Programmatically terminating/shutting-down Sanic as part of a request

Hi,

I have the following code for Flask + Waitress + Webtest:

from flask import Flask
from webtest import http

app = Flask(__name__)

HOST = "0.0.0.0"
PORT = 9000
THREADS = 20
SERVER = None


@app.route("/shutdown", methods=["GET"])
def shutdown():
    SERVER.shutdown()
    return "Moo"


def main():
    global SERVER
    # this extends waitress
    SERVER = http.StopableWSGIServer(app, host=HOST, port=PORT, threads=THREADS)
    SERVER.run()


if __name__ == "__main__":
    main()

The purpose of this code is when you request /shutdown, that the whole server shutsdown/terminates.

Is something like this possible with Sanic? If so, what is the most Sanoc-idiomatic way to achieve this?

The reason I’d like to move to Sanic (over Waitress) is the ability to use multiprocessing, so in terminating one worker, I’d like terminate the whole Sanic server (and therefore all other workers as well).

For some context: I’m very interested in using fast=True (but could also hard-code the number of workers) and I’d also like to be able to use this on Windows.

Thanks,

Andrew

Oh, maybe I answered this myself:

from sanic import Sanic
from sanic.response import json

app = Sanic("my-hello-world-app")


@app.route("/")
async def test(request):
    global app
    app.stop()
    return json({"hello": "world"})


if __name__ == "__main__":
    app.prepare(host="0.0.0.0", port=1337, access_log=False, fast=True)
    Sanic.serve()

If there are suggestions for improvements, I’m all ears!

Thanks!

Two things…

  1. it is more idiomatic to use request.app from inside the request handler.
  2. If you are using multiple workers (fast=True), I’d suggest using the multiplexer.
request.app.m.terminate()

Ah, good to know about request.app.m.terminate().

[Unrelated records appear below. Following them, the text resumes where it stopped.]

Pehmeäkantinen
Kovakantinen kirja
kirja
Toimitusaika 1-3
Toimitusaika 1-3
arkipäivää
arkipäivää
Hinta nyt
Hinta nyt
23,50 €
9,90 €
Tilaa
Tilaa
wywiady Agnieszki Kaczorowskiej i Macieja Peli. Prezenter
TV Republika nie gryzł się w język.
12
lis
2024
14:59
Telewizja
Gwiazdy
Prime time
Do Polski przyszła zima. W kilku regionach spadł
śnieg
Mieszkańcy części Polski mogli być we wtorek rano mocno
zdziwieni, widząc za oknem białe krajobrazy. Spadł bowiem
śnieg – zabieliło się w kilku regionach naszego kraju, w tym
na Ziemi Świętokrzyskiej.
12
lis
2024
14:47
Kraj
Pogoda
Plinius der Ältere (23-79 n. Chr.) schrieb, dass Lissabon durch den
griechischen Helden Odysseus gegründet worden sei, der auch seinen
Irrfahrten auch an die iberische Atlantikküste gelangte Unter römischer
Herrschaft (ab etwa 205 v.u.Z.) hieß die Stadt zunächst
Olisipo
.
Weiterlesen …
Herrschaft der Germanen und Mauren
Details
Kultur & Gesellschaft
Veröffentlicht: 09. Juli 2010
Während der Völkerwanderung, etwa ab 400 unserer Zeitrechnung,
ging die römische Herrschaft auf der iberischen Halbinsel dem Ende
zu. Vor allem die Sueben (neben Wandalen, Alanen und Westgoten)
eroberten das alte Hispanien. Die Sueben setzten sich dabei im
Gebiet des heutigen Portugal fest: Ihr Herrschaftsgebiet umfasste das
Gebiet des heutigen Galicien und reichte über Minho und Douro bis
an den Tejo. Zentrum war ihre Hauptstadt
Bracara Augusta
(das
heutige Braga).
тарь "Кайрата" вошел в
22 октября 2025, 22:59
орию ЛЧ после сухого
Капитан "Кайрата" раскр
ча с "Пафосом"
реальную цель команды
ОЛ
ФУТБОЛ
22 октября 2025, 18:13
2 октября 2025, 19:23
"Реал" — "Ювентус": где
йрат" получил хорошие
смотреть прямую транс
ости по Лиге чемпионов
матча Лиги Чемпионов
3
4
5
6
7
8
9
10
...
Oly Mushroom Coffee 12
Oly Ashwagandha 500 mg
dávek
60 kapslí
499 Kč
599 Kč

For anyone else reading, here’s what my final version looked like:

from sanic import Sanic
from sanic.response import json

app = Sanic("my-hello-world-app")


@app.route("/")
async def test(request):
    request.app.m.terminate()
    return json({"hello": "world"})


if __name__ == "__main__":
    app.run(host="0.0.0.0", port=1337, access_log=False, fast=True)

Many thanks, @ahopkins!

@aytey It is also worth mentioning the inspector: Inspector | Sanic Framework

When you enable this, you get a background app that can provide insight and operational capacity to deal with your app. The benefit is that it decouples from your main app. By being on its own port you are not exposing sensitive endpoints.

Hi,

I am new to sanic and a bit late to this discussion (nearly a year :sweat_smile:), but I have a related question: If the request leads to the server shutting down, then how will the response of the request be returned? Or does the app.m.terminate function just flag the server shutting down, and the shut down actually happens after that request has been served?

Thanks,
Adbhut

Sanic has a 15s graceful shutdown to handle terminating any in flight requests before fully shutting down.